In 2008, Andrew J. Higgins was selected for transfer to Chile as a Foreign Assistance Act grant. She was stricken from the Naval Vessel Register on 6 January 2009 and sold to Chile on 19 May 2009. She was withdrawn from the Reserve Fleet at Suisun Bay on 24 September 2009 and towed to the Atlantic Marine Alabama shipyard at Mobile, Alabama, to undergo a three-month refit and overhaul.

===Chilean Navy===

Renamed Almirante Montt with the identification number AO-52, the oiler was commissioned in the Chilean Navy on 10 February 2010, replacing the oiler Araucano.
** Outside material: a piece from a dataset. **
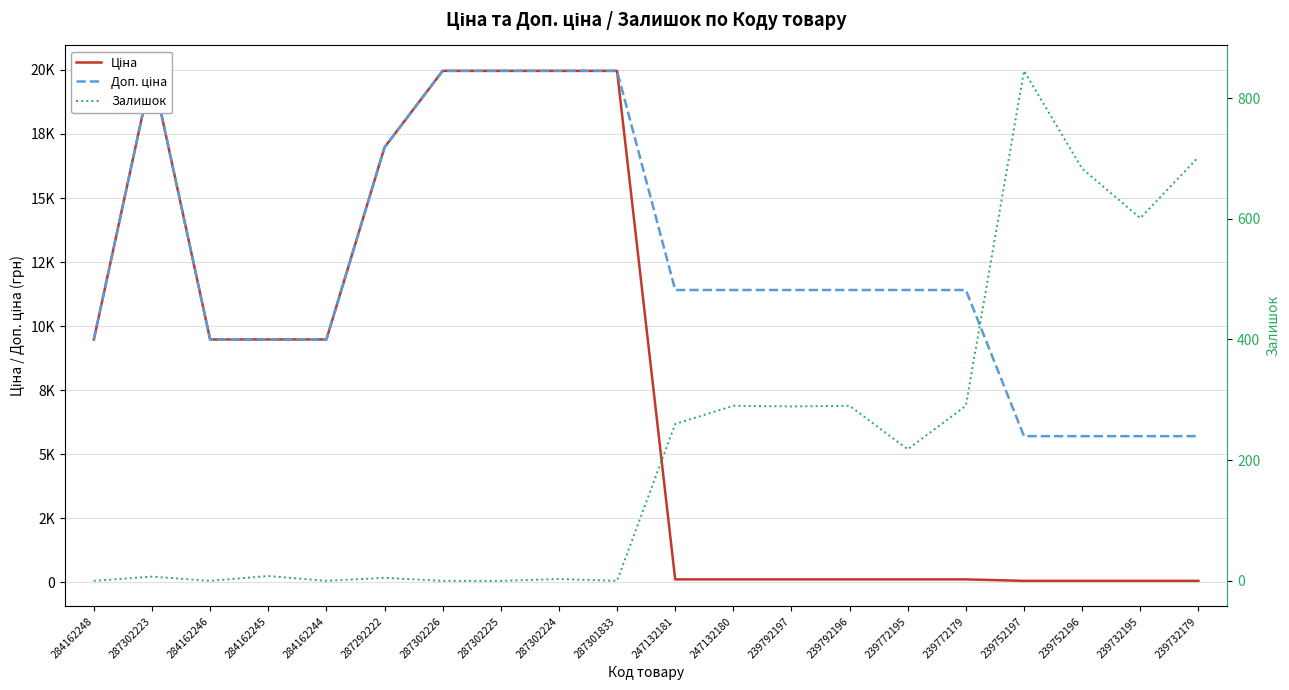

What is the greatest value displayed?

19964.2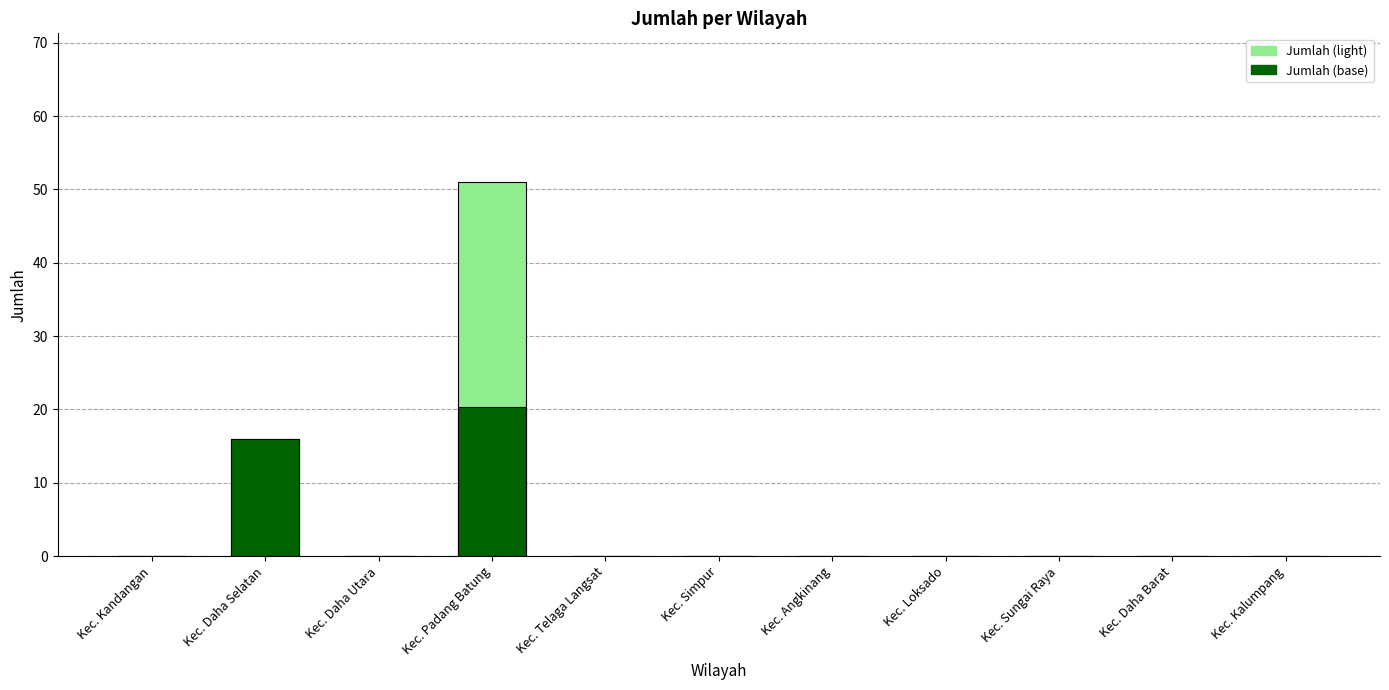

Rank the categories by Jumlah value from highest to lowest.

Kec. Padang Batung, Kec. Daha Selatan, Kec. Kandangan, Kec. Daha Utara, Kec. Telaga Langsat, Kec. Simpur, Kec. Angkinang, Kec. Loksado, Kec. Sungai Raya, Kec. Daha Barat, Kec. Kalumpang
In an effort to address the Royal Canadian Navy's at-sea support services capability gap until the arrival of its new supply ships, Canada signed a Mutual Logistic Support Arrangement with Chile in 2015. As part of that arrangement, the Chilean Navy operated Almirante Montt for 40 sea days in the Canadian Pacific region in support of Royal Canadian Navy training requirements in July and August 2015, working with the frigates and . Almirante Montt returned to Canada in 2016, operating with the Royal Canadian Navy from April to June 2016.